The Institute of Play website.



Gamelab was a company I founded in 2000 with the incredibly talented Peter Lee, a company that he and I ran together until its doors closed a decade later in 2009. Gamelab developed innovative and experimental games, defining the independent game studio of the 21st Century many years before “indie games” became a buzzword.

We made dozens of games over the years, growing to about 30 staff. Fiercely independent, the mission of Gamelab was always to “invent new ways to play.” And we did – finding new audiences for gaming as we helped create “casual games” with hits like Diner Dash; experimenting with funding models as we pioneered film-style project-based financing or grant-funded partnerships with nonprofits. Mostly, however, we innovated through our games themselves, exploring new kinds of subject matter, new aesthetic styles, and new forms of gameplay.

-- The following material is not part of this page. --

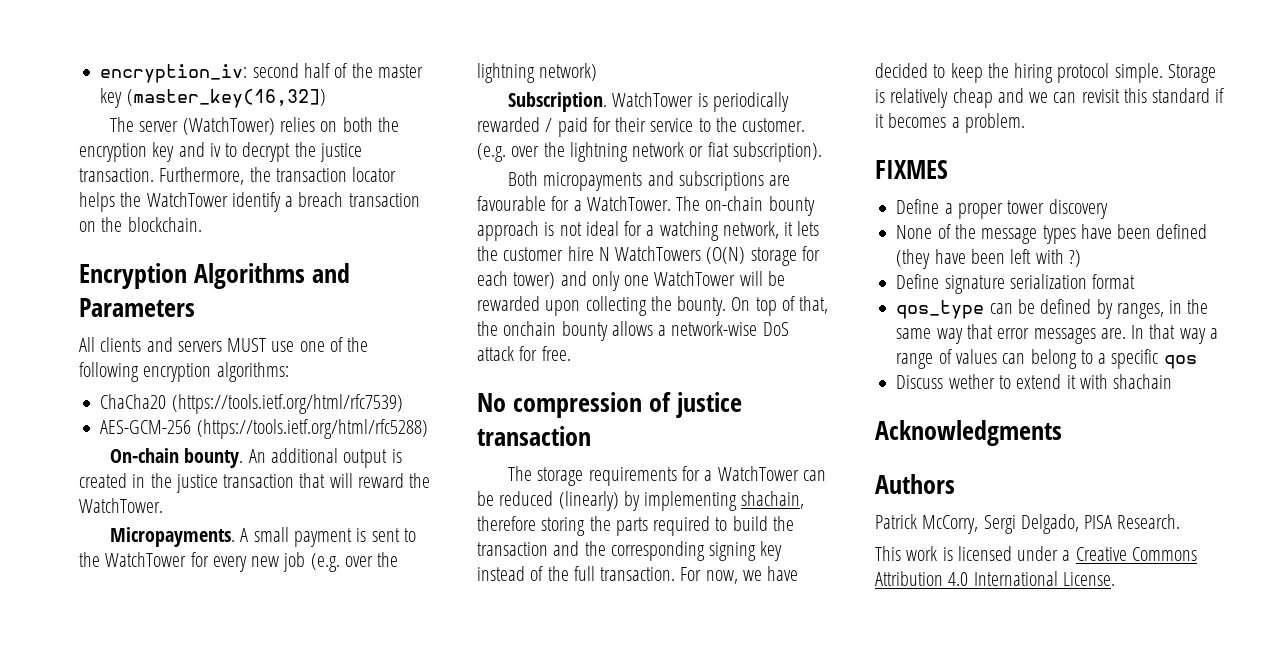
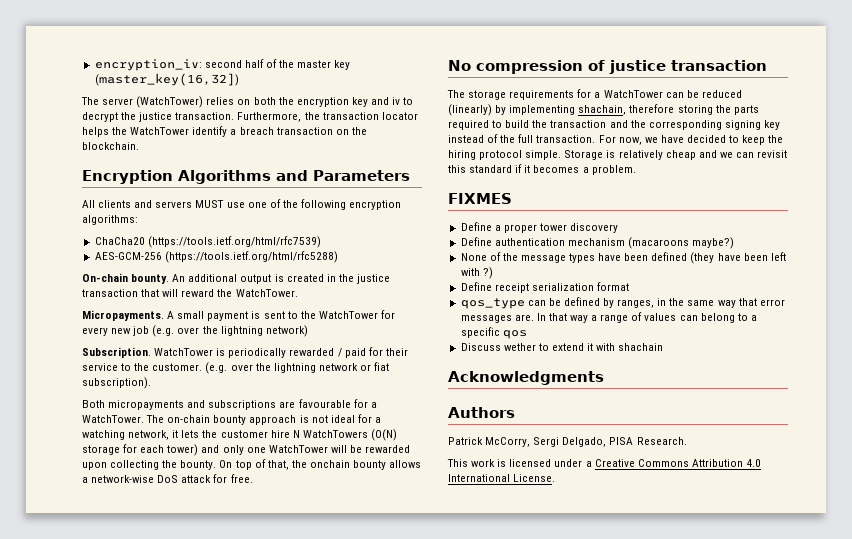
(1108, 209) none -> [460,237,735,249] // Define authentication mechanism (macaroons maybe?)
[944,275,1005,294] signature -> [494,283,529,293] receipt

Our games ranged from Arcadia, a strange game where the player had to play four Atari-style games at once to Ayiti: The Cost of Life, a game about poverty in Haiti created with NYC nonprofit Global Kids and a class of high school students. We made eight massively multiplayer conference game experiments for the Game Developers Conference, and designed a toy-based dueling game for LEGO where players constructed their game pieces brick by brick.

Although I am very proud of our games, the best part of Gamelab was the culture of design research and the rigorous creative processes that defined the daily experience of the company. Every person at Gamelab was empowered to come up with ideas and critique projects in development, and many former staff report that Gamelab represented the creative highlight of their professional lives.

We had a strong impact on independent game culture, especially in New York City. We spun off two companies, the nonprofit Institute of Play, and the game-building site Gamestar Mechanic. NYC organizations like Gigantic Mechanic, Playmatics, and Come Out and Play were all founded by Gamelab alums.

Gamelab is no more. But in all of us that touched the company, Gamelab lives on.